OT: Long lines in email (was: Re: special bg color)
Duncan
1i5t5.duncan at cox.net
Thu Dec 24 21:46:50 GMT 2009
Boyd Stephen Smith Jr. posted on Thu, 24 Dec 2009 10:16:14 -0600 as
excerpted:
> In <20091224085352.403b4f3a at o>, spir wrote:
>>Matthew Woehlke dixit:
>>> Also you might want to consider fixing your mailer to wrap long lines
>>> properly (or using a mailer that does).
>>
>>My mail client is correctly set to soft-wrap long lines, instead of
>> hard-wrapping (inserting newlines) them, so that text nicely adapt to
>> reader-chosen width (*).
>
> Your client is doing it wrong, then. If you client would like to
> soft-wrap lines, it should follow conventions established in RFC 3676
> (format=flowed). Currently your client is sending a mail message with
> lines longer than 80 characters, which is a violation RFC 5322 (Internet
> Message Format).
It's not a violation, as long as the MUST requirement of no more than 998
characters per line (1000 minus the terminating CRLF sequence) is met.
It may not meet the SHOULD of 78 chars, but it DOES meet the MUST of 998
chars. Quoting the relevant section 2.1.1 of the RFC you named:
"""""
2.1.1. Line Length Limits
There are two limits that this specification places on the number of
characters in a line. Each line of characters MUST be no more than
998 characters, and SHOULD be no more than 78 characters, excluding
the CRLF.

------------------------------------------------

JOB 1 ::
Rewrite the listing from its start through the line containing "oppure puoi portarlo tu presso la nostra se" as a Markdown table with the columns Row and Line, numbering each row and skipping blank lines. Leave the pictures out.

------------------------------------------------

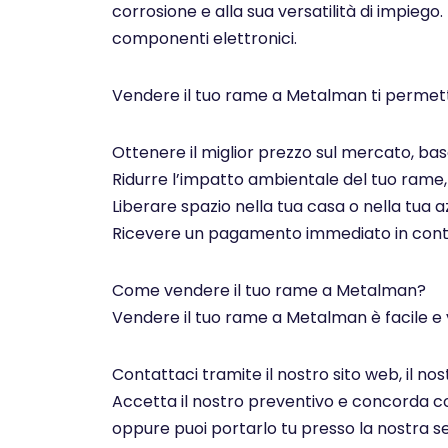
corrosione e alla sua versatilità di impiego.
componenti elettronici.
Vendere il tuo rame a Metalman ti permett
Ottenere il miglior prezzo sul mercato, basa
Ridurre l’impatto ambientale del tuo rame, c
Liberare spazio nella tua casa o nella tua az
Ricevere un pagamento immediato in contan
Come vendere il tuo rame a Metalman?
Vendere il tuo rame a Metalman è facile e 
Contattaci tramite il nostro sito web, il n
Accetta il nostro preventivo e concorda con 
oppure puoi portarlo tu presso la nostra se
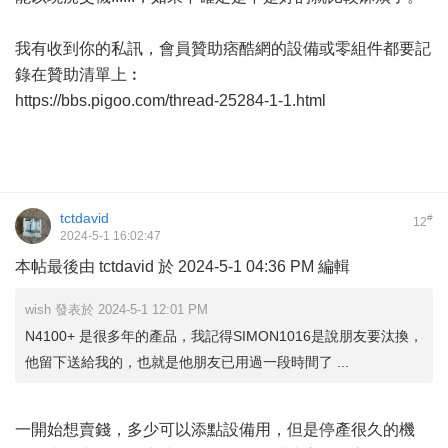
我有收到你的私訊，會員贊助痞酷網的設備或零組件都要記
錄在贊助清單上︰
https://bbs.pigoo.com/thread-25284-1-1.html
tctdavid
#
12
2024-5-1 16:02:47
本帖最後由 tctdavid 於 2024-5-1 04:36 PM 編輯
wish 發表於 2024-5-1 12:01 PM
N4100+ 是很多年的產品，我記得SIMON1016是說朋友要汰換，
他留下送給我的，也就是他朋友已用過一段時間了 ...
一開始想賣錢，多少可以添點設備用，但是停產很久的機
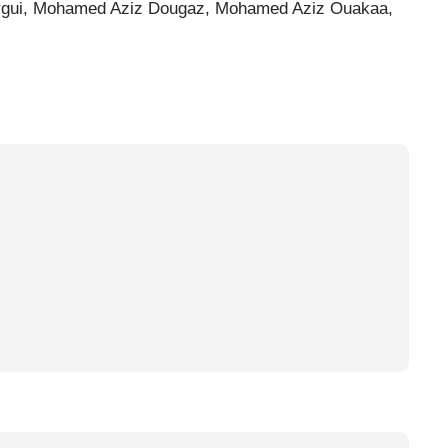
argui, Mohamed Aziz Dougaz, Mohamed Aziz Ouakaa,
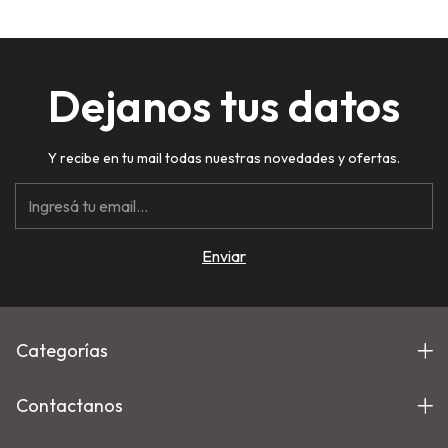
Dejanos tus datos
Y recibe en tu mail todas nuestras novedades y ofertas.
Categorías
Contactanos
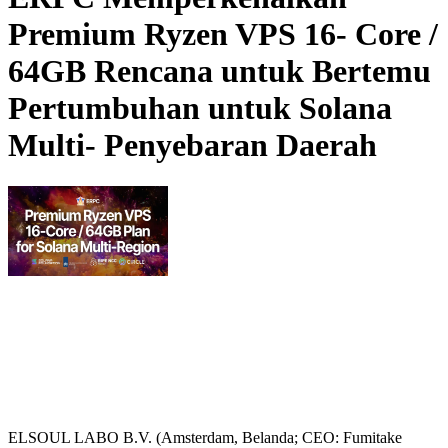
Premium Ryzen VPS 16- Core /
64GB Rencana untuk Bertemu
Pertumbuhan untuk Solana
Multi- Penyebaran Daerah
ELSOUL LABO B.V. (Amsterdam, Belanda; CEO: Fumitake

------------------------------------------------

JOB 2 ::
Extend the email discussion about line lengths in mail messages from its last sentence.

TASK RESULT 1 ::
| Row | Line |
|---|---|
| 1 | corrosione e alla sua versatilità di impiego. |
| 2 | componenti elettronici. |
| 3 | Vendere il tuo rame a Metalman ti permett |
| 4 | Ottenere il miglior prezzo sul mercato, basa |
| 5 | Ridurre l’impatto ambientale del tuo rame, c |
| 6 | Liberare spazio nella tua casa o nella tua az |
| 7 | Ricevere un pagamento immediato in contan |
| 8 | Come vendere il tuo rame a Metalman? |
| 9 | Vendere il tuo rame a Metalman è facile e  |
| 10 | Contattaci tramite il nostro sito web, il n |
| 11 | Accetta il nostro preventivo e concorda con  |
| 12 | oppure puoi portarlo tu presso la nostra se |

TASK RESULT 2 ::
The 998 character limit is due to limitations in many implementations
that send, receive, or store IMF messages which simply cannot handle
more than 998 characters on a line. Receiving implementations would
do well to handle an arbitrarily large number of characters in a line
for robustness sake. However, there are so many implementations that
(in compliance with the transport requirements of [RFC5321]) do not
accept messages containing more than 1000 characters including the CR
and LF per line, it is important for implementations not to create
such messages.
The more conservative 78 character recommendation is to accommodate
the many implementations of user interfaces that display these
messages which may truncate, or disastrously wrap, the display of
more than 78 characters per line, in spite of the fact that such
implementations are non-conformant to the intent of this
specification (and that of [RFC5321] if they actually cause
information to be lost). Again, even though this limitation is put
on messages, it is incumbent upon implementations that display
messages to handle an arbitrarily large number of characters in a
line (certainly at least up to the 998 character limit) for the sake
of robustness.
"""""
In light of that, the best clients will allow a /reader/ to toggle the
line wrap three ways: (1) to window/display width (this could well be a
variable number of characters if a non-fixed-width font is used), (2) to
the fixed width of no more than 78 chars as specified as the SHOULD, and
(3) to the width as the sender sent it, that is, the "raw" width, in case
there's line-wrap specific content (like say programming code) included.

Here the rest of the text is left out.